QUIRÓN (Con una sonrisa amarga en medio de la agonía. Detiene con
gesto firme pero debilitado el brazo de Heracles.)
Apaga tu llanto, Alcida.
(Mira la flecha emponzoñada.
Ningún filtro de la tierra ni bálsamo del océano puede remediar lo que la
hiel del monstruo destruye. Tu brazo fue tan solo el ciego instrumento
del Hado... La ironía del cosmos es perfecta: el sanador del mundo no
posee medicina para sí mismo.
(Su voz cobra una gravedad imponente mientras observa la mirada destruida de Heracles.)
Y la condena es infinitamente mayor para mí que para Folo: Folo era
mortal y halló en la sombra el reposo de la tierra. Yo soy inmortal por la
estirpe de Cronos... ¡El veneno devorará mis entrañas eternamente sin
concederme jamás el alivio de la muerte!
ESCENA III
(Los momentos de tormento se alargan como siglos. Quirón se retuerce
en el suelo de la cueva, su cuerpo sacudido por espasmos de dolor. El
veneno de la Hidra se extiende por sus venas como un río negro, y su
piel se oscurece alrededor de la herida, como si el mismo Tártaro lo
estuviera reclamando. Cilómaco, pálido y tembloroso, intenta limpiar la
herida con agua de manantial, pero el líquido se vuelve negro al contacto con el veneno. Heracles, con las manos en la cabeza, camina de un
lado a otro, como un león enjaulado. El Coro de Nereidas, desde el mar,
canta un lamento que parece venir de las profundidades del océano.)

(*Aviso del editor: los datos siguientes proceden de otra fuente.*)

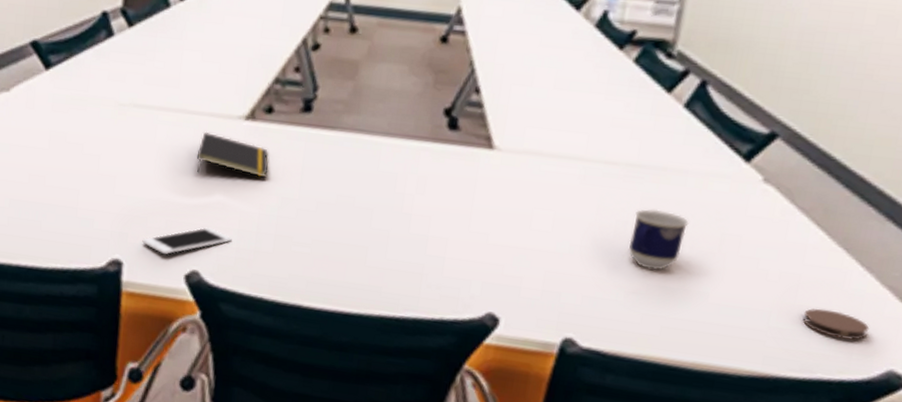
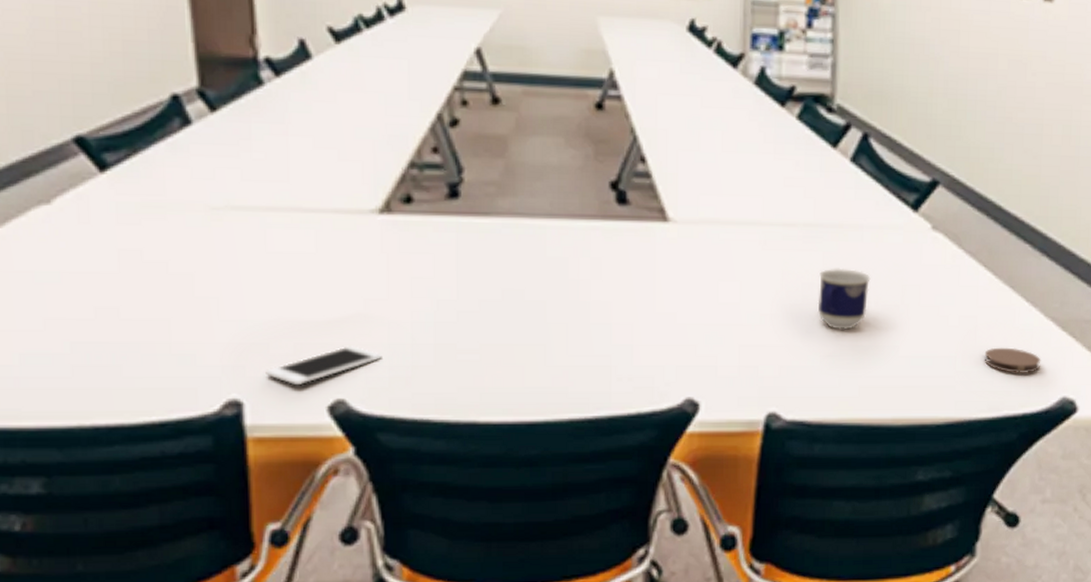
notepad: present [196,131,269,178] -> none [323,231,416,282]

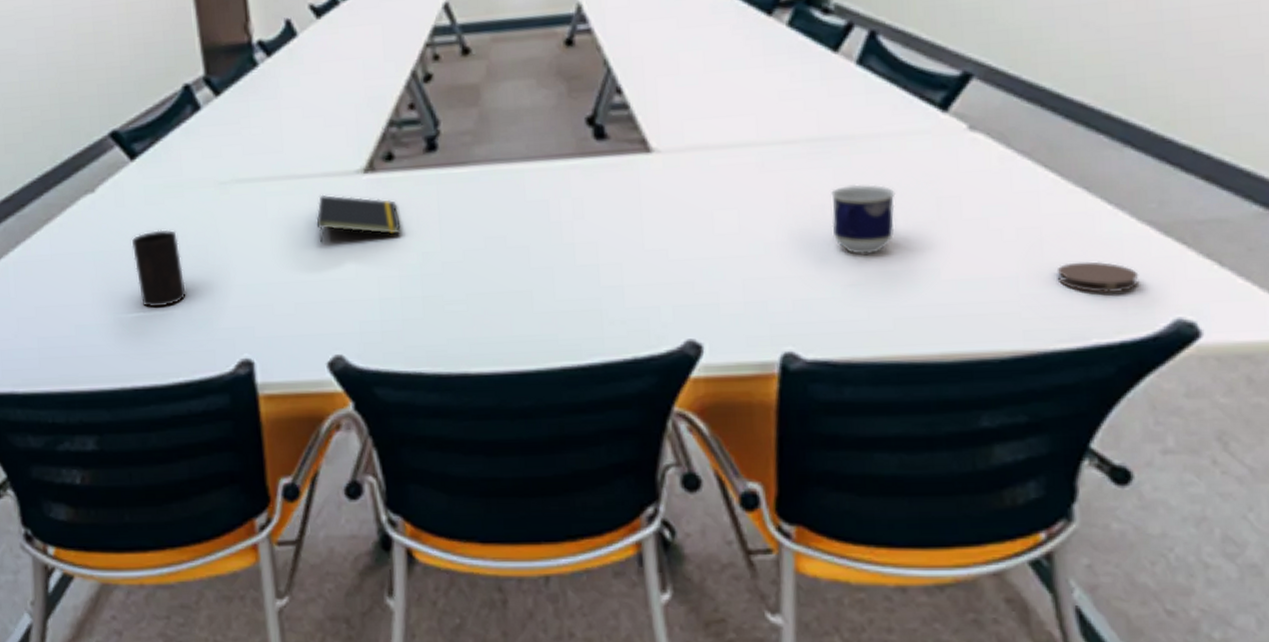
cup: none [97,253,164,339] -> present [131,230,186,307]
cell phone: present [265,346,382,386] -> none [272,303,374,344]
notepad: none [323,231,416,282] -> present [316,194,401,243]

(El olor a carne quemada llena la cueva, mezclado con el aroma a hierbas medicinales que Quirón había estado preparando. Las antorchas
parpadean, como si el mismo aire temiera acercarse al dolor del centauro. De pronto, Quirón abre los ojos, y en ellos no hay rastro de miedo,
solo una lucidez desgarradora.)
CILÓMACO: (con voz quebrada por el dolor y la indignación. Se arrodilla junto a Quirón, tomando su mano entre las suyas. Sus ojos brillan
con lágrimas contenidas.
¿Esta es la justicia del Olimpo? (Señala el cielo, donde las nubes grises
se arremolinan como presagios de tormenta.) ¿El sabio sufre el inframundo en vida mientras los reyes vanidosos celebran en sus tronos de
oro?
(Su voz se eleva, como un grito de rebelión.)
¿Dónde está la diosa Dike que nos abandona o se burla cruelmente de
nuestras penurias? ¿Son estos los dones de la diosa Maestro? ¿Dónde
está la Justicia cuando el inocente paga por el culpable?
QUIRÓN: (luchando contra el dolor, pero con una dignidad que conmueve hasta a las rocas. Levanta su mano libre hacia el cielo, como si
invocara a los dioses. Su voz es fuerte y clara, a pesar del sufrimiento.)
¡Zeus! (su voz retumba en la cueva, como un trueno lejano.)
¡Escucha la voz de quien educó a tus hijos!